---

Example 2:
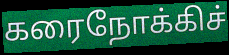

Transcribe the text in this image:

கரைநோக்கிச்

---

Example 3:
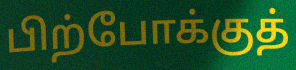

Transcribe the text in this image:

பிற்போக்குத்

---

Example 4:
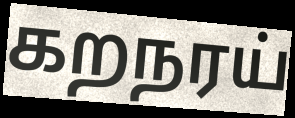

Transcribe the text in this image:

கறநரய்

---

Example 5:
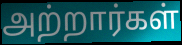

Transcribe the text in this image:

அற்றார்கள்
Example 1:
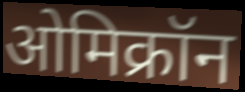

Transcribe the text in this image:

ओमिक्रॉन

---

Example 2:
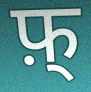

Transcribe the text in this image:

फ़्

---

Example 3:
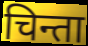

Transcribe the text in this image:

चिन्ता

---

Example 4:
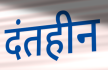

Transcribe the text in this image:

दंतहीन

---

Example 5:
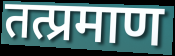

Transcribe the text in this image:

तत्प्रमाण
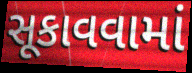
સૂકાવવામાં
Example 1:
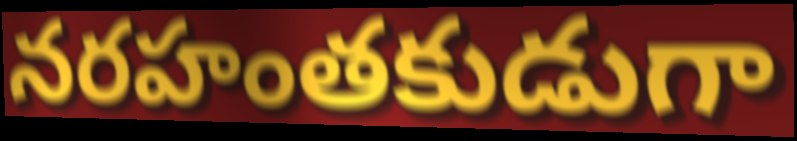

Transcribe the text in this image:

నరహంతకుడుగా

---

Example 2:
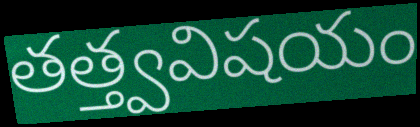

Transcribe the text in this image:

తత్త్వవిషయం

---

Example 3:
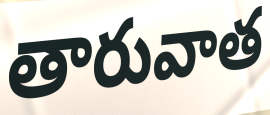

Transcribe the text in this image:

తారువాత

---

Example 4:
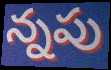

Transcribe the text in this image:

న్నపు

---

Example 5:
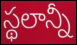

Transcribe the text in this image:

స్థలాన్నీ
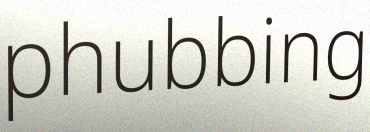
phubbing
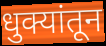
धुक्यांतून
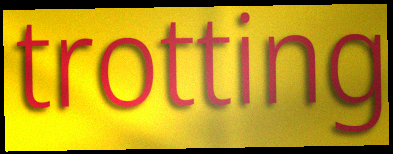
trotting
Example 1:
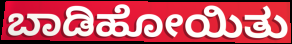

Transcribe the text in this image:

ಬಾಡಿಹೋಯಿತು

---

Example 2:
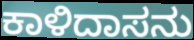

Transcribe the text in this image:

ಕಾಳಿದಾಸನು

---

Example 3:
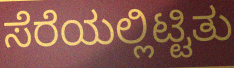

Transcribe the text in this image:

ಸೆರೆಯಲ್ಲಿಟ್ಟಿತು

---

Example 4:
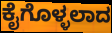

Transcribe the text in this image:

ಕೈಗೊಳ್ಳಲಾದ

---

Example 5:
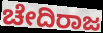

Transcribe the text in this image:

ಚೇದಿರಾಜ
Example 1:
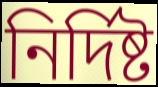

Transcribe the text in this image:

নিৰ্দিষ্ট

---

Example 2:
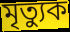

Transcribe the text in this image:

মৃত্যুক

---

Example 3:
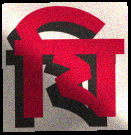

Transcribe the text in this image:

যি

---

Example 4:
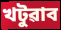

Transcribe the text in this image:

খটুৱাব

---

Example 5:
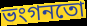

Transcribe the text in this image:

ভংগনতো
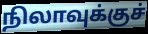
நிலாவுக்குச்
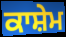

####################

» **EXERCISE BRIEF**
Transcribe the records above exactly, excluding every picture.

» **EXERCISE OUTPUT**
---

Example 2:

Transcribe the text in this image:

கரைநோக்கிச்

---

Example 3:

Transcribe the text in this image:

பிற்போக்குத்

---

Example 4:

Transcribe the text in this image:

கறநரய்

---

Example 5:

Transcribe the text in this image:

அற்றார்கள்
Example 1:

Transcribe the text in this image:

ओमिक्रॉन

---

Example 2:

Transcribe the text in this image:

फ़्

---

Example 3:

Transcribe the text in this image:

चिन्ता

---

Example 4:

Transcribe the text in this image:

दंतहीन

---

Example 5:

Transcribe the text in this image:

तत्प्रमाण
સૂકાવવામાં
Example 1:

Transcribe the text in this image:

నరహంతకుడుగా

---

Example 2:

Transcribe the text in this image:

తత్త్వవిషయం

---

Example 3:

Transcribe the text in this image:

తారువాత

---

Example 4:

Transcribe the text in this image:

న్నపు

---

Example 5:

Transcribe the text in this image:

స్థలాన్నీ
phubbing
धुक्यांतून
trotting
Example 1:

Transcribe the text in this image:

ಬಾಡಿಹೋಯಿತು

---

Example 2:

Transcribe the text in this image:

ಕಾಳಿದಾಸನು

---

Example 3:

Transcribe the text in this image:

ಸೆರೆಯಲ್ಲಿಟ್ಟಿತು

---

Example 4:

Transcribe the text in this image:

ಕೈಗೊಳ್ಳಲಾದ

---

Example 5:

Transcribe the text in this image:

ಚೇದಿರಾಜ
Example 1:

Transcribe the text in this image:

নিৰ্দিষ্ট

---

Example 2:

Transcribe the text in this image:

মৃত্যুক

---

Example 3:

Transcribe the text in this image:

যি

---

Example 4:

Transcribe the text in this image:

খটুৱাব

---

Example 5:

Transcribe the text in this image:

ভংগনতো
நிலாவுக்குச்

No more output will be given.